Ist Ihnen unsere "Kirchgeld-Pause" im letzten Jahr (2024) aufgefallen? Wir haben uns als Kirchenvorstand tatsächlich geschämt: schon in den Jahren 2022/23 haben wir Ihr Kirchgeld für die Erneuerung des Kirchplatz-Geländers erbeten. Kleine Schritte wie die neuen Handläufe konnten unternommen werden.
Doch Jahr für Jahr gab es keine Lösung für die Hauptaufgabe: ein neues, sturzsicheres Geländer. Gut 15.000,- € liegen dafür auf dem Konto bereit (bei Vorschlägen, die zwischen 80.000,- und 120.000,- € ausmachen sollten). Denkmalschutz, Sicherheitsbedenken, fehlende Handwerker… – immer und immer wieder sollten wir neu beraten. Eine absolute Geduldsprobe.
In einem waren wir uns allerdings einig: „Als Kirchenvorstand bitten wir Sie nicht um eine erneute Spende , wenn wir nicht zuvor Wort gehalten und das Kirchplatz-Projekt umgesetzt haben.“ Denn darauf sollen Sie sich verlassen können: Ihr Kirchgeld soll nicht auf irgendwelchen Konten herumliegen, sondern Gutes bewirken! Zu hundert Prozent.
Jetzt endlich kommt Bewegung in das Projekt. Durch Unterstützung unseres landeskirchlichen Architekten und mit der Fa. Kultmetall (Fa. Böhle aus Massenhausen), konnten wir eine bezahlbare Lösung finden - und lassen diese nun endlich umsetzen. Aktuell, seit Mitte Oktober, ist die Fa. Böhle mit der Herstellung des Geländers beschäftigt. Nach Verzinkung und Pulverbeschichtung wird es eingebaut. Hoffentlich noch im November/Dezember, wenn das Wetter mitspielt.
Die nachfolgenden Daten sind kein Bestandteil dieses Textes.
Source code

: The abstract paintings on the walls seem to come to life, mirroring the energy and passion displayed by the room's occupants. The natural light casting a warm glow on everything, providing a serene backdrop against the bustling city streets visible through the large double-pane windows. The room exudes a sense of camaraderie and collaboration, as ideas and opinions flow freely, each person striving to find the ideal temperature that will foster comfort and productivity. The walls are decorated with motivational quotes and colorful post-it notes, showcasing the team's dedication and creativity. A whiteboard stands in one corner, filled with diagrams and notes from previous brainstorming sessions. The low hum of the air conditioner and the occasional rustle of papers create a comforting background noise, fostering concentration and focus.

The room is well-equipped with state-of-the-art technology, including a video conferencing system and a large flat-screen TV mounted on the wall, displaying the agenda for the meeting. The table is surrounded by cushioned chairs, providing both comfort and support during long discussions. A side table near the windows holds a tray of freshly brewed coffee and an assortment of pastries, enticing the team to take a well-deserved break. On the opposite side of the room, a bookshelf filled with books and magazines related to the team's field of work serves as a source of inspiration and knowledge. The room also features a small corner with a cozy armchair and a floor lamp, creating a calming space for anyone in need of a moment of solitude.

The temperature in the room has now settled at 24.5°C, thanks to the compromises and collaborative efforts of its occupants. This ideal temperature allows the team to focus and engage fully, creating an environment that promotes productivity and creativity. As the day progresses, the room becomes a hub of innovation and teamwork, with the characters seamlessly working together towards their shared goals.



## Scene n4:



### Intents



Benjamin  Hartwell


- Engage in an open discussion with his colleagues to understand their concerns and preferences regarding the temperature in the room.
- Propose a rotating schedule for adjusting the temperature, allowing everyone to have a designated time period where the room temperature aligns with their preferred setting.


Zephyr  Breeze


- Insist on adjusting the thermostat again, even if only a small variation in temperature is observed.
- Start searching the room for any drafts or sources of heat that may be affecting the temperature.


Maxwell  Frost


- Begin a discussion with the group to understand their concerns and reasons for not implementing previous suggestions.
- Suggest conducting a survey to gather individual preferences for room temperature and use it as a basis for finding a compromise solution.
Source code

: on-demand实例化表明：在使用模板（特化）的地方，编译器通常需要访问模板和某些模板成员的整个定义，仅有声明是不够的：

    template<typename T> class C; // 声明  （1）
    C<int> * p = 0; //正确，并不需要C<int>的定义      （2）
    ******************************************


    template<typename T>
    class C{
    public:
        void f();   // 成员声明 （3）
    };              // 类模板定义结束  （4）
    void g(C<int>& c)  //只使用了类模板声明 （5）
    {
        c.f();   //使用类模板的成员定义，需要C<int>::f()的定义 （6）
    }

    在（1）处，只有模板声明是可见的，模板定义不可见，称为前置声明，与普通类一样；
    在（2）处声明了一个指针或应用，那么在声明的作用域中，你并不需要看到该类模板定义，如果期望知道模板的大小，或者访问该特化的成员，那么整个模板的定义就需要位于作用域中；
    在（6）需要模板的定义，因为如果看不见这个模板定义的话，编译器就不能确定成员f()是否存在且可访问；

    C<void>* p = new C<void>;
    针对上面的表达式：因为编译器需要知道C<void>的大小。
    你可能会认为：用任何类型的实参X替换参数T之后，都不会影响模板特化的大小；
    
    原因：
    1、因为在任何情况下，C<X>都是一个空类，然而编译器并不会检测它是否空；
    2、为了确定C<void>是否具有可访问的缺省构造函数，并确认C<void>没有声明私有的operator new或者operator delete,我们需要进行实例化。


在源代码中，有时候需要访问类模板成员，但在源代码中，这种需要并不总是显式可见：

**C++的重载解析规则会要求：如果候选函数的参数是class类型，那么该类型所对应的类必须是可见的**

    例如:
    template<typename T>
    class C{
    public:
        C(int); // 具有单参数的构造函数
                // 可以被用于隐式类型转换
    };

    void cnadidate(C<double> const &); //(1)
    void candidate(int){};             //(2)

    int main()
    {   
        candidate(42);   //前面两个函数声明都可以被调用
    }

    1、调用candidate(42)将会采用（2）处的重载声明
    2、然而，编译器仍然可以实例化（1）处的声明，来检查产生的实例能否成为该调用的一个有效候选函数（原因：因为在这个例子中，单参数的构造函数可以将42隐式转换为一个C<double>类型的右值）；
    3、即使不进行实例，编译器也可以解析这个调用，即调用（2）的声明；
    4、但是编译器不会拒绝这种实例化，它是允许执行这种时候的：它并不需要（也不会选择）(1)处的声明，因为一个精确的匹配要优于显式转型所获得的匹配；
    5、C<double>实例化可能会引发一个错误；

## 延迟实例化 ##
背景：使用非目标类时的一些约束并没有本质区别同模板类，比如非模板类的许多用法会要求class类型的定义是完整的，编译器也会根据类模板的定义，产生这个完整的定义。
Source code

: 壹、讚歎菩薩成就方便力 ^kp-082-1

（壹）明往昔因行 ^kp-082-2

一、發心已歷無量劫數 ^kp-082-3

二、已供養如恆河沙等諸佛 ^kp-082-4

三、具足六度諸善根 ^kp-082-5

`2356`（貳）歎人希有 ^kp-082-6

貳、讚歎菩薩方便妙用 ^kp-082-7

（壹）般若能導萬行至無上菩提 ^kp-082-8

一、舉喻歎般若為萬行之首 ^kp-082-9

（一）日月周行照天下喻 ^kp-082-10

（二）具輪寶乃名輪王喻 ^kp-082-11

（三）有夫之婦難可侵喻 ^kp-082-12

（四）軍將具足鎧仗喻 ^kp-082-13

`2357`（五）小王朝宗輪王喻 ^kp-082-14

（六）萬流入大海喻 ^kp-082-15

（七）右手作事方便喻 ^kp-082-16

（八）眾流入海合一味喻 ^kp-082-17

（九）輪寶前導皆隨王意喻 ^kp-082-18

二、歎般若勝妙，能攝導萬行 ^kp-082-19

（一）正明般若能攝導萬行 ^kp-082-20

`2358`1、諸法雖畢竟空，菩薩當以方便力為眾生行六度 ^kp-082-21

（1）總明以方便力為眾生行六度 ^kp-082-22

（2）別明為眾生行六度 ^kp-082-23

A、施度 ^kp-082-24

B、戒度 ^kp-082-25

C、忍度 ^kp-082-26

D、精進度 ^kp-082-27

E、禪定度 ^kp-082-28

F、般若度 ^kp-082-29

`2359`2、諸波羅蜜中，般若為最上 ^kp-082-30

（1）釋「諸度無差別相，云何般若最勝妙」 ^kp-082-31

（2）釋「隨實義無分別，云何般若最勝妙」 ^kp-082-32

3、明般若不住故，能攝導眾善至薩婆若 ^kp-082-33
Wir freuen uns, bald schon einen Schlusspunkt an diese langwierige Herausforderung setzen zu können.
Danke auch Ihnen für die Geduld!
Bei den Gesprächen über das Geländer kam noch eine weitere Idee für die Gestaltung des Kirchplatzes auf: es stellte sich nämlich die Frage, was mit den alten und zum Teil schiefen und nicht mehr schönen Pfosten geschehen soll, die kein Geländer mehr brauchen. Sie einfach zu entfernen, würde die Gefahr in sich bergen, dass einfach Autos auf dem Kirchplatz abgestellt würden.
Doch genau das war die zündende Idee: die Parksituation um die Kirche ist sehr beengt. Und mehrfach erwies es sich als Problem, wenn Menschen mit Gehbehinderungen keinen Parkplatz fanden. So prüfen wir nun, ob und wie wir behindertengerechte Parkplätze in der Nähe des Nordeinganges schaffen können. Unsere Hoffnung ist auch, dass durch Förderung des Kirchenkreises Mittel übrig bleiben, um diese Gedanken bald schon umsetzen zu können.
Sie dürfen also weiter gespannt bleiben!